WHAT YOU ARE ASKED TO DO: Every line of the records below that holds the word "intimité" belongs in the answer.

(Stored items from a collection)
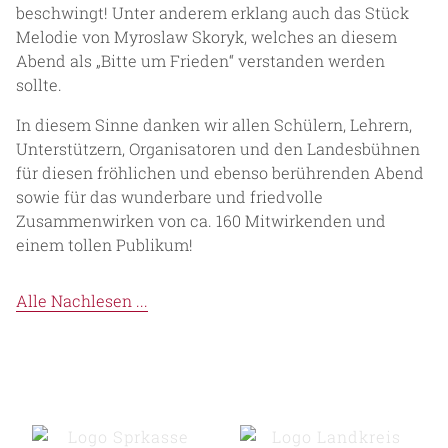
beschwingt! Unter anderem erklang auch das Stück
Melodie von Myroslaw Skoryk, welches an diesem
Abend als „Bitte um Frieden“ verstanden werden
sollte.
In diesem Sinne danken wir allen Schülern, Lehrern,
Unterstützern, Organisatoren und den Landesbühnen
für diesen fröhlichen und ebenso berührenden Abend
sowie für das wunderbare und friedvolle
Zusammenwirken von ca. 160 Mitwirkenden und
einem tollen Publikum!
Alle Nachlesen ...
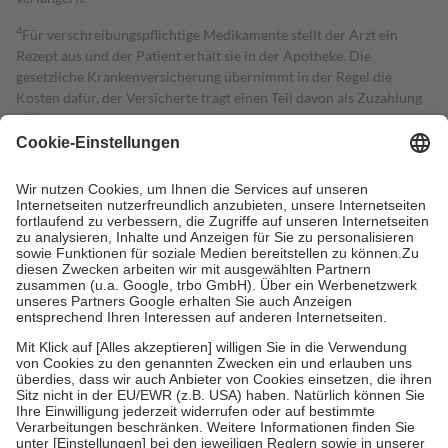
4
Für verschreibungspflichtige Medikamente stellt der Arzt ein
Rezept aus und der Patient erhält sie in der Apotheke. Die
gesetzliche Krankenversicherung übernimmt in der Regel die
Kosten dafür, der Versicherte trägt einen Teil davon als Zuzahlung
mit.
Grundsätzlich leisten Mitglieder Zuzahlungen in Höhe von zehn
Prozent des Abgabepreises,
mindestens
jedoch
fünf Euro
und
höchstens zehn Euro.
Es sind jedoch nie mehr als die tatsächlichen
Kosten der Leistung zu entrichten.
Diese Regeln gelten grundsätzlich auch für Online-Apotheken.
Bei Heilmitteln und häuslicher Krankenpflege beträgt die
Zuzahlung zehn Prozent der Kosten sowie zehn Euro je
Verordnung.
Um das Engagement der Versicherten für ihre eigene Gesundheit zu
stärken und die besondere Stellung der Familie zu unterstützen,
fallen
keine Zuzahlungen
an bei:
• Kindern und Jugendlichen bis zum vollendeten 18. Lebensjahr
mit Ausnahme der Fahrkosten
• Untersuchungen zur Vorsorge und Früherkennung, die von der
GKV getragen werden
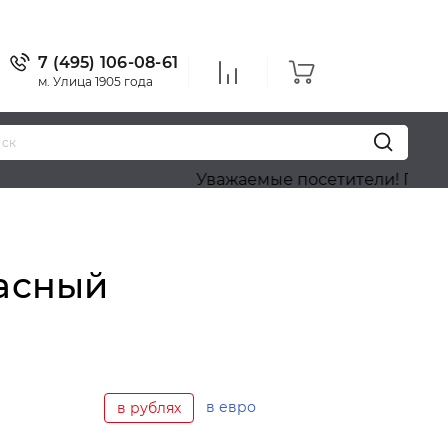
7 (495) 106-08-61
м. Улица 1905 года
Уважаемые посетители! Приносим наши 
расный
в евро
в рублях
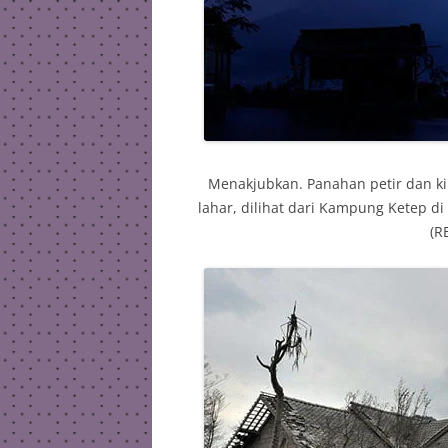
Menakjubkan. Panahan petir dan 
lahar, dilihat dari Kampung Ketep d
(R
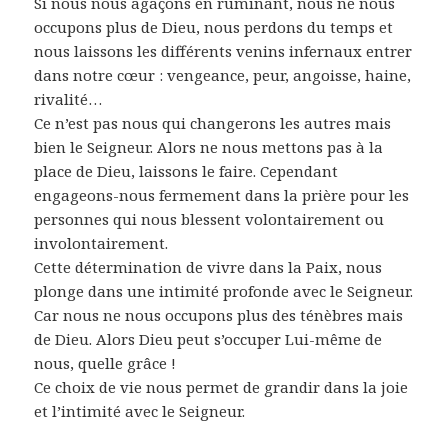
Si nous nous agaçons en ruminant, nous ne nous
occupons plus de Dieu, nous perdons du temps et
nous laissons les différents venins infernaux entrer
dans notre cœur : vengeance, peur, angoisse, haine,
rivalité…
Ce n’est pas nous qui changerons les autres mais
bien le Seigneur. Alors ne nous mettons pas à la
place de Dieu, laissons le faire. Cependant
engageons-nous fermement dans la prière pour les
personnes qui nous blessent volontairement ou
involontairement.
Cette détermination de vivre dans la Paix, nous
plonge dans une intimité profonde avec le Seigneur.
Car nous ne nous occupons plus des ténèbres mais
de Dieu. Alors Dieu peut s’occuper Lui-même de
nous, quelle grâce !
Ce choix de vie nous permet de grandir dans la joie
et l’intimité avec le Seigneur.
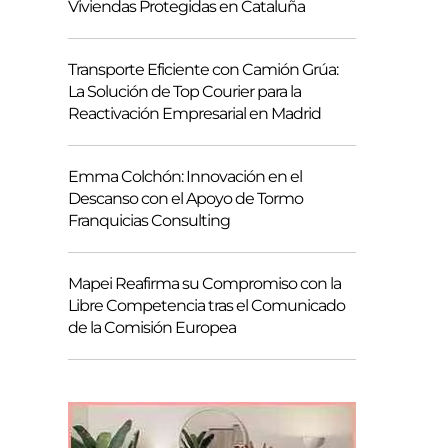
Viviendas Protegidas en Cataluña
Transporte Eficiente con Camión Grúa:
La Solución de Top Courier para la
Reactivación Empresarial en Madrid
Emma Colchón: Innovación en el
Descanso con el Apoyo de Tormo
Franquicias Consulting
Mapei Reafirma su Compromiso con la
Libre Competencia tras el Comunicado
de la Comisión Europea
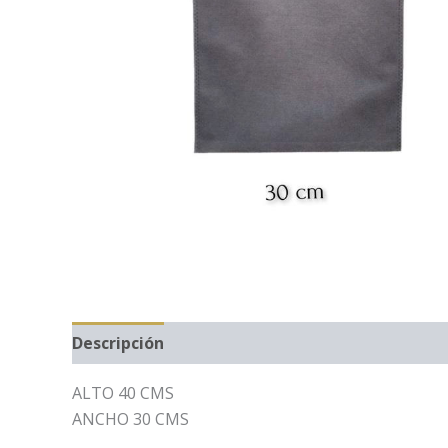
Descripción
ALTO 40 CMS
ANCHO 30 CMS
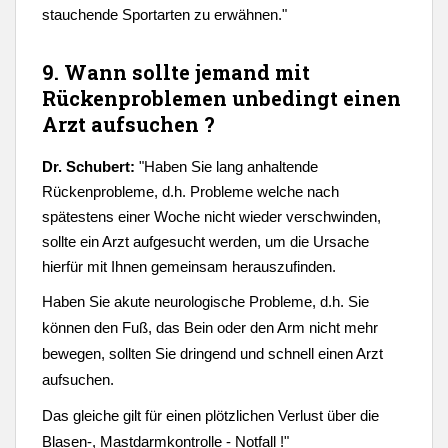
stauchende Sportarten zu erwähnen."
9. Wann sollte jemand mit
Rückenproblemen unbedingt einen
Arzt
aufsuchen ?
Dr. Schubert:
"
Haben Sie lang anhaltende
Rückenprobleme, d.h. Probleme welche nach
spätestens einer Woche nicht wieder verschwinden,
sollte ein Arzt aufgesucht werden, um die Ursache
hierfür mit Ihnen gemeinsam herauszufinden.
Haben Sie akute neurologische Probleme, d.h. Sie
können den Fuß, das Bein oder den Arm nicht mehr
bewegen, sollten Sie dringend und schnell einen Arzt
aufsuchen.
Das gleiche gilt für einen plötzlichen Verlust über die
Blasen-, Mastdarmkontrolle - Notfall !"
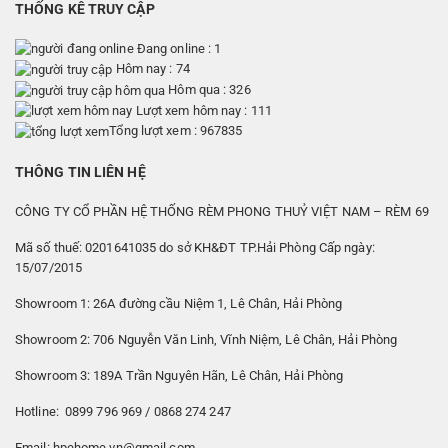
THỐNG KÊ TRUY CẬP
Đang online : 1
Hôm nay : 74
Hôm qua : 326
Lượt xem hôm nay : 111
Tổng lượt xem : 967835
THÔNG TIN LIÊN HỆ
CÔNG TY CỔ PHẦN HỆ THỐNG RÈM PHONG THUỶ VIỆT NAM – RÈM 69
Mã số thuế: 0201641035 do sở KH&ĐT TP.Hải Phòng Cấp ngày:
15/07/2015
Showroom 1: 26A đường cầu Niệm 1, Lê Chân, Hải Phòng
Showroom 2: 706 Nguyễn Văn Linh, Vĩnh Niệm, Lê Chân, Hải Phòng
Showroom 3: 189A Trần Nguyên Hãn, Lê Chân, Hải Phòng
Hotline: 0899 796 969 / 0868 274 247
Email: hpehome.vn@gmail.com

RESPONSE TO THE EXERCISE:
plonge dans une intimité profonde avec le Seigneur.
et l’intimité avec le Seigneur.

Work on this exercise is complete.